Distinguished University Professor and Minta Martin Professor of Engineering
Department of Electrical and Computer Engineering
University of Maryland, College Park, USA

September 20 Friday 8:40-9:40am

Rama Chellappa

Re-Identification of Humans and Vehicles from Stationary and Moving Sensors


In this talk, I will discuss methods based on handcrafted and data-driven representations for re-identification of humans and vehicles from images and videos collected by stationary and moving sensors. The handcrafted representations are derived using spherical harmonics, structure from motion and dictionaries.
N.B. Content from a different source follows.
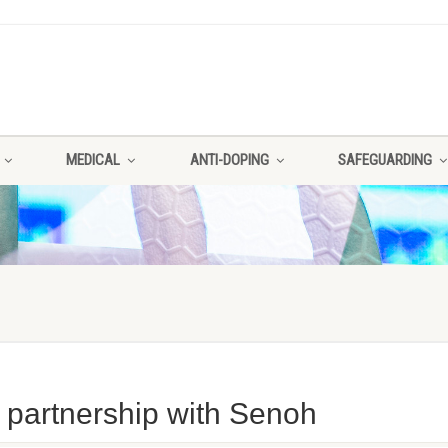
MEDICAL
ANTI-DOPING
SAFEGUARDING
 partnership with Senoh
The data-driven representations are derived using deep networks that incorporate spatial and temporal attention models. I will conclude the talk by presenting results on several publicly available datasets.
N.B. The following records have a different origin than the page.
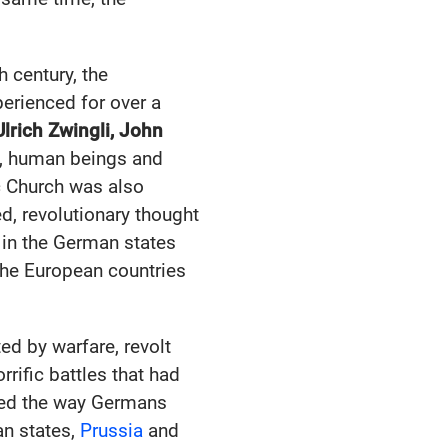
h century, the
erienced for over a
Ulrich Zwingli, John
d, human beings and
ic Church was also
ed, revolutionary thought
 in the German states
the European countries
ed by warfare, revolt
rific battles that had
d the way Germans
an states,
Prussia
and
Prof. Rama Chellappa is a Distinguished University Professor and a Minta Martin Professor of Engineering in the Department of Electrical and Computer Engineering at the University of Maryland. He is a recipient of the K.S. Fu Prize from the International Association of Pattern Recognition (IAPR), the Society, Technical Achievement and Meritorious Service Awards from the IEEE Signal Processing Society and the Technical Achievement and Meritorious Service Awards from the IEEE Computer Society. He also received the Inaugural Leadership Award from the IEEE Biometrics Council. At UMD, he has received college and university level recognitions for research, teaching, innovation and mentoring of undergraduate students. He received the Outstanding ECE Award and a Distinguished Alumni Award from Purdue University and the Indian Institute of Science, respectively. He is a Fellow of IEEE, IAPR, OSA, AAAS, ACM, and AAAI and holds six patents. His current researcher interests are computer vision, pattern recognition and machine intelligence.